:: EXCERPTED PASSAGE ::

· · ·

Effect of Evaporation on Infant Diaper Weights at Selected Intervals Post-Wetting: Implications for Pediatric Nursing Policy Development

Tuesday, 14 July 2009

Amanda Moore, RN1
Joan Burttram Carlisle, DSN, PNP-BC2
Jennifer Thomas, RN1
Alyssa Cooper, RN1
Terri Henderson, RN1
Debbie Mayfield, RN1
Victoria Reid, RN1
Randa Taylor, RN1
Rachel Weigent, RN1
Meagan Broussard, RN1
Tonshel Gary, RN1
Vicki Higgins, RN1
Laduska Van Fleet, RN1
Naomi Fineberg, PhD3
Yanhui Sun, MPH3
1Nursing Services, Children's Health System, Birmingham, AL
2Nursing Education & Research, Children's Health System, Birmingham, AL
3Department of Biostatistics, School of Public Health, University of Alabama at Birmingham, Birmingham, AL

Learning Objective 1: ...identify at least 2 results of the research study, "Effect of Evaporation on Infant Diaper Weights at Selected Intervals Post-Wetting."

Learning Objective 2: ...discuss how the research findings are used as a basis for implementing evidence-based nursing policy development.

Purpose: Acute care pediatric nurses questioned the practice of immediately weighing diapers after infant/child voiding and wanted to know if delaying diaper weighing until the end of the shift would alter the weight of the diapers. The purpose of this study was to examine the effect of evaporation over time on weight of disposable infant/child diapers.

Methods: Experimental, laboratory model wherein designated amounts of saline was added to dry disposable diapers. Diapers were weighed immediately post-wetting and then at hourly intervals for seven hours. Four sizes of diapers were utilized: preemie, size 1, 3 and 5.  For each size diaper, two volumes of saline were added simulating the upper and lower limits of normal output.

Results: Analysis of data was implemented using repeated measures ANOVA. Changes over time were significantly different for all time points and for volume.  The interaction between time and volume was also significant indicating that the change over time was different for the large and small volumes.  However, the results need to be interpreted with care.  Actual changes in diaper weight were very small and consistent (small standard deviations) between the diapers in each group. The largest change was only a 3% change over 7 hours (3 grams out of 100 ml) which was less than a 5 % change needed for clinical significance.

Conclusion: Small albeit significant changes occurred over time in the weight of the diaper.  These changes were greater for the larger volumes of liquid as compared to the smaller volumes.  These changes were too small to be of clinical significance and it is appropriate to wait and weigh all the diapers at the end of an 8-hour nursing shift. Findings from this study should become the basis of pediatric nursing policy to ensure consistent nursing care that is based on evidence.

· · ·

:: PROBLEMS TO SOLVE ::
1. Return the passage of the diaper-weight abstract starting with "Methods: Experimental, laboratory" and going on through "of normal output.", word for word.
2. List the diaper sizes used in the study, as the diaper-weight abstract names them.
Work from the diaper-weight abstract alone.

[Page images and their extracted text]

· · ·

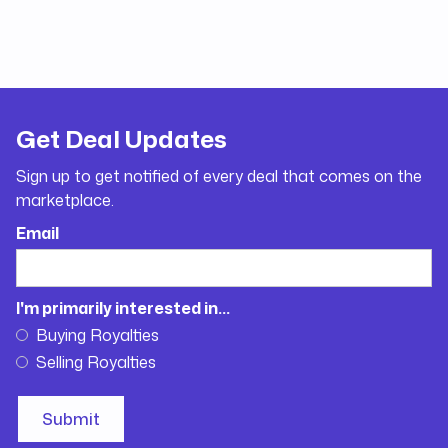
Get Deal Updates
Sign up to get notified of every deal that comes on the
marketplace.
Email
I'm primarily interested in...
Buying Royalties
Selling Royalties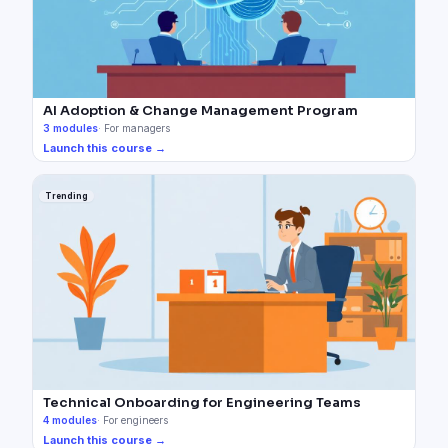
AI Adoption & Change Management Program
3
modules
·
For managers
Launch this course →
Trending
Technical Onboarding for Engineering Teams
4
modules
·
For engineers
Launch this course →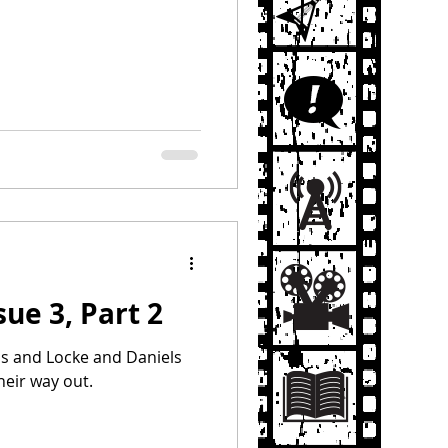
sue 3, Part 2
ls and Locke and Daniels
heir way out.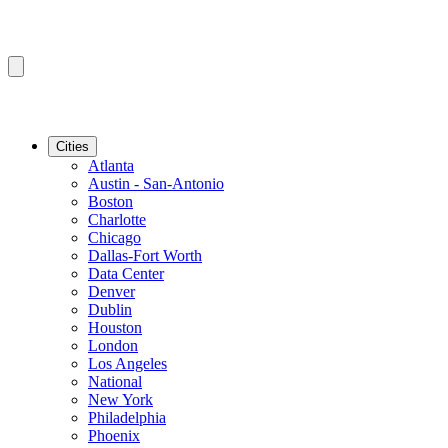
Cities
Atlanta
Austin - San-Antonio
Boston
Charlotte
Chicago
Dallas-Fort Worth
Data Center
Denver
Dublin
Houston
London
Los Angeles
National
New York
Philadelphia
Phoenix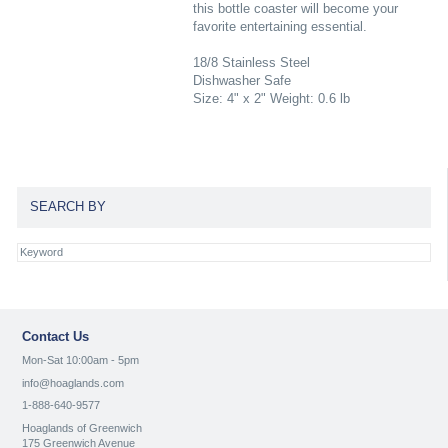
this bottle coaster will become your
favorite entertaining essential.
18/8 Stainless Steel
Dishwasher Safe
Size: 4" x 2" Weight: 0.6 lb
SEARCH BY
Contact Us
Mon-Sat 10:00am - 5pm
info@hoaglands.com
1-888-640-9577
Hoaglands of Greenwich
175 Greenwich Avenue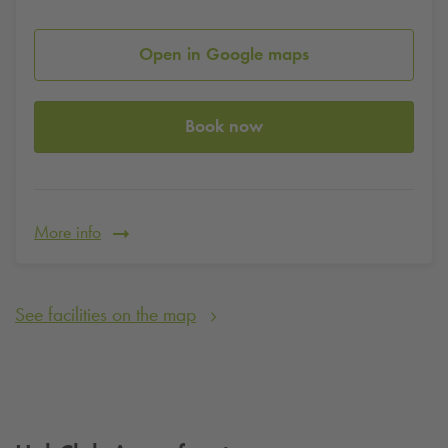
Open in Google maps
Book now
More info
See facilities on the map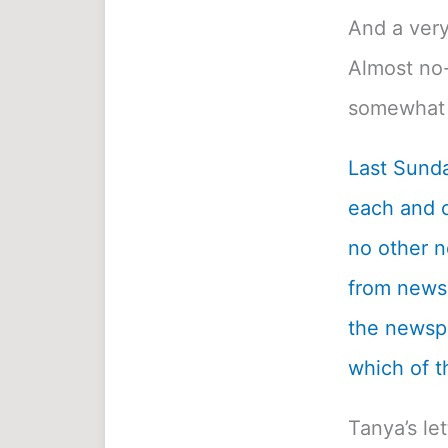
And a very
Almost no-
somewhat 
Last Sunda
each and c
no other n
from newsp
the newspa
which of t
Tanya’s le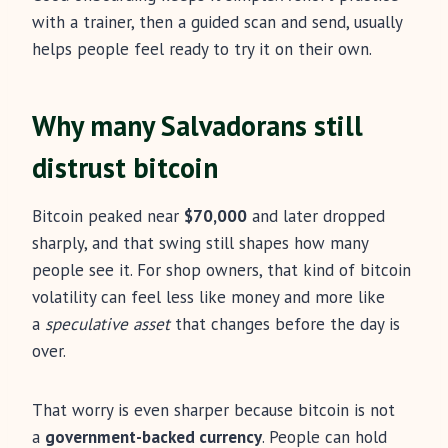
with a trainer, then a guided scan and send, usually
helps people feel ready to try it on their own.
Why many Salvadorans still
distrust bitcoin
Bitcoin peaked near
$70,000
and later dropped
sharply, and that swing still shapes how many
people see it. For shop owners, that kind of bitcoin
volatility can feel less like money and more like
a
speculative asset
that changes before the day is
over.
That worry is even sharper because bitcoin is not
a
government-backed currency
. People can hold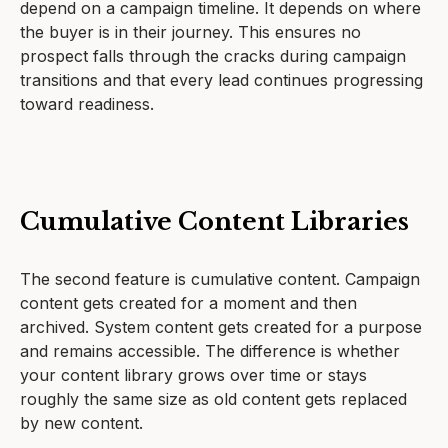
depend on a campaign timeline. It depends on where
the buyer is in their journey. This ensures no
prospect falls through the cracks during campaign
transitions and that every lead continues progressing
toward readiness.
Cumulative Content Libraries
The second feature is cumulative content. Campaign
content gets created for a moment and then
archived. System content gets created for a purpose
and remains accessible. The difference is whether
your content library grows over time or stays
roughly the same size as old content gets replaced
by new content.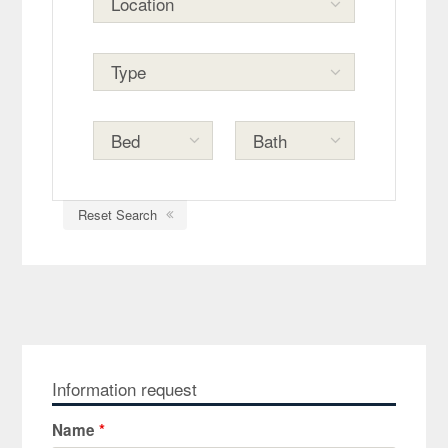
Reset Search
Information request
Name
*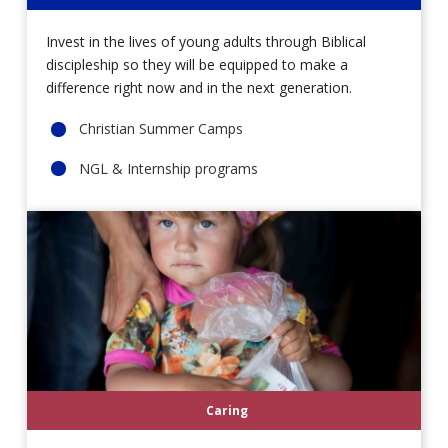
Invest in the lives of young adults through Biblical
discipleship so they will be equipped to make a
difference right now and in the next generation.
Christian Summer Camps
NGL & Internship programs
Caring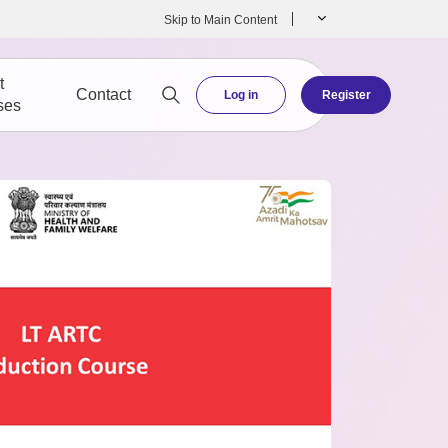
Skip to Main Content
t
Contact
Log in
Register
ses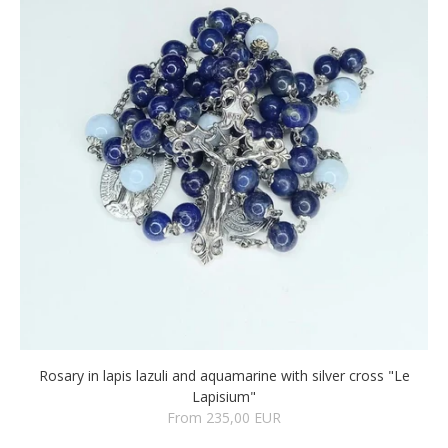
Rosary in lapis lazuli and aquamarine with silver cross "Le
Lapisium"
From 235,00 EUR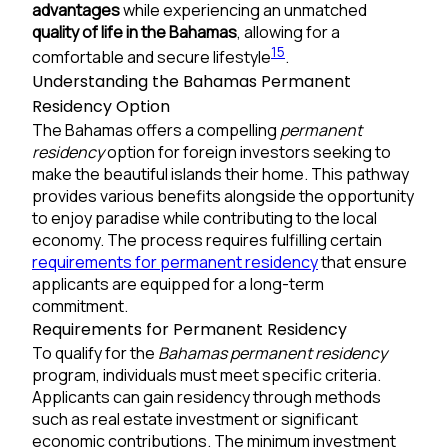
advantages
while experiencing an unmatched
quality of life in the Bahamas
, allowing for a
1
5
comfortable and secure lifestyle
.
Understanding the Bahamas Permanent
Residency Option
The Bahamas offers a compelling
permanent
residency
option for foreign investors seeking to
make the beautiful islands their home. This pathway
provides various benefits alongside the opportunity
to enjoy paradise while contributing to the local
economy. The process requires fulfilling certain
requirements for permanent residency
that ensure
applicants are equipped for a long-term
commitment.
Requirements for Permanent Residency
To qualify for the
Bahamas permanent residency
program, individuals must meet specific criteria.
Applicants can gain residency through methods
such as real estate investment or significant
economic contributions. The minimum investment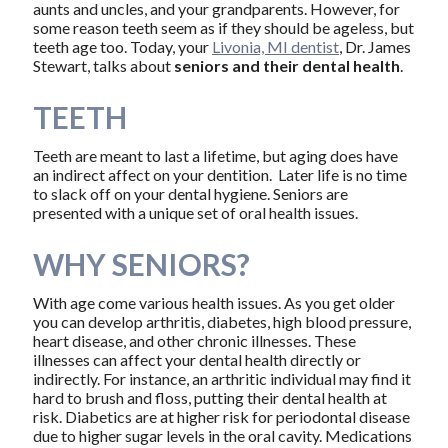
aunts and uncles, and your grandparents. However, for
some reason teeth seem as if they should be ageless, but
teeth age too. Today, your
Livonia, MI dentist
, Dr. James
Stewart, talks about
seniors and their dental health
.
TEETH
Teeth are meant to last a lifetime, but aging does have
an indirect affect on your dentition. Later life is no time
to slack off on your dental hygiene. Seniors are
presented with a unique set of oral health issues.
WHY SENIORS?
With age come various health issues. As you get older
you can develop arthritis, diabetes, high blood pressure,
heart disease, and other chronic illnesses. These
illnesses can affect your dental health directly or
indirectly. For instance, an arthritic individual may find it
hard to brush and floss, putting their dental health at
risk. Diabetics are at higher risk for periodontal disease
due to higher sugar levels in the oral cavity. Medications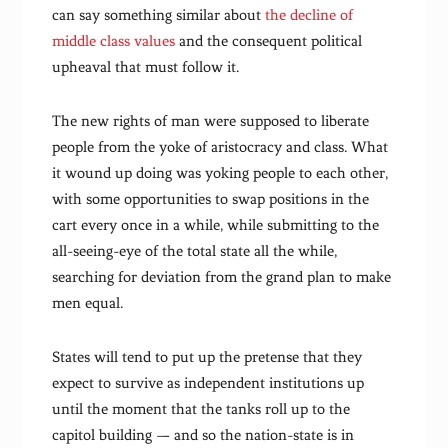
can say something similar about
the decline of
middle class values
and the consequent political
upheaval that must follow it.
The new rights of man were supposed to liberate
people from the yoke of aristocracy and class. What
it wound up doing was yoking people to each other,
with some opportunities to swap positions in the
cart every once in a while, while submitting to the
all-seeing-eye of the total state all the while,
searching for deviation from the grand plan to make
men equal.
States will tend to put up the pretense that they
expect to survive as independent institutions up
until the moment that the tanks roll up to the
capitol building — and so the nation-state is in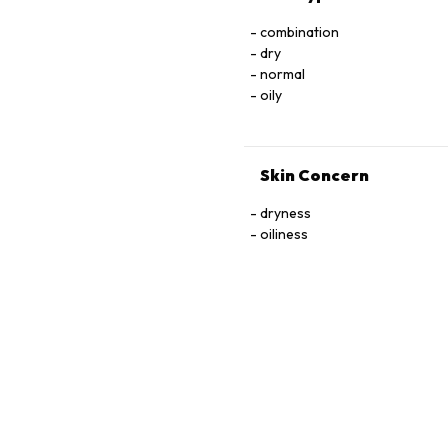
combination
dry
normal
oily
Skin Concern
dryness
oiliness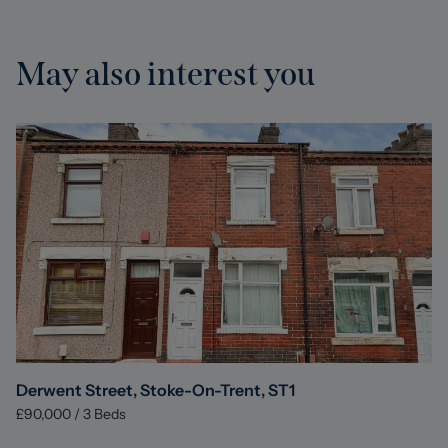
May also interest you
Derwent Street, Stoke-On-Trent, ST1
£90,000
/
3
Beds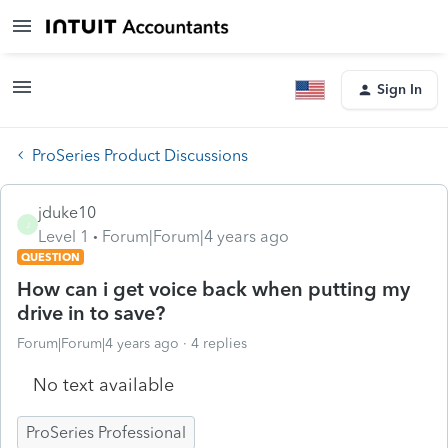
Sign In
ProSeries Product Discussions
jduke10
J
Level 1
Forum|Forum|4 years ago
QUESTION
How can i get voice back when putting my
drive in to save?
Forum|Forum|4 years ago
4 replies
No text available
ProSeries Professional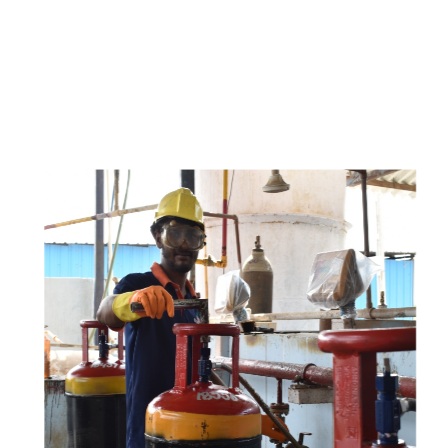
e
a
v
a
i
l
a
b
l
e
a
t
c
o
m
p
e
t
i
t
i
v
e
p
r
i
c
e
w
i
t
h
u
s
t
o
b
u
y
t
h
e
b
e
s
t
p
r
o
d
u
c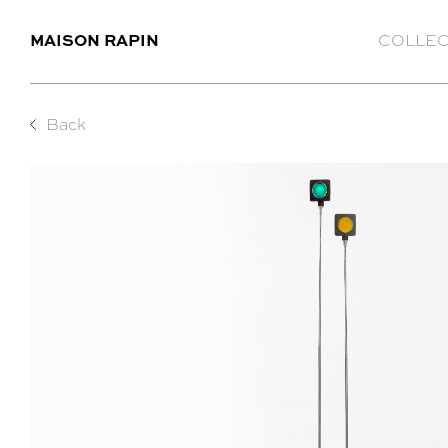
MAISON RAPIN
COLLEC
Back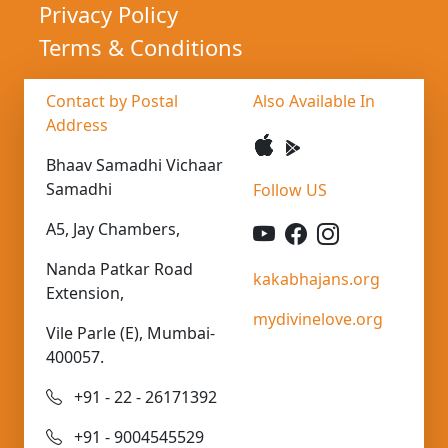
Privacy Policy
Terms & Conditions
Contact by Postal
Also Available In
Address
Bhaav Samadhi Vichaar
Samadhi
Follow US
A5, Jay Chambers,
Nanda Patkar Road
kakabhajans.org
Extension,
mydivinelove.org
Vile Parle (E), Mumbai-
400057.
+91 - 22 - 26171392
+91 - 9004545529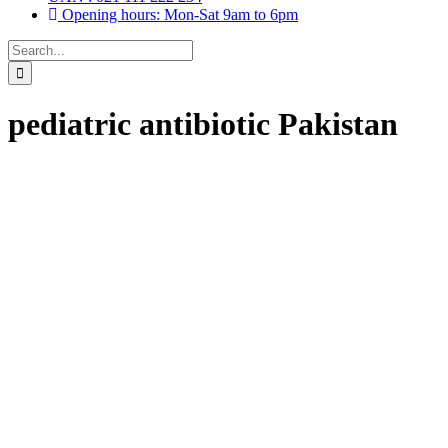
Opening hours: Mon-Sat 9am to 6pm
Search
for:
pediatric antibiotic Pakistan
Drops, Oral Drops,
(6)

· · ·

:: ANSWERS BY ITEM NUMBER ::
1.
Methods: Experimental, laboratory model wherein designated amounts of saline was added to dry disposable diapers. Diapers were weighed immediately post-wetting and then at hourly intervals for seven hours. Four sizes of diapers were utilized: preemie, size 1, 3 and 5.  For each size diaper, two volumes of saline were added simulating the upper and lower limits of normal output.

2. Preemie, size 1, size 3, size 5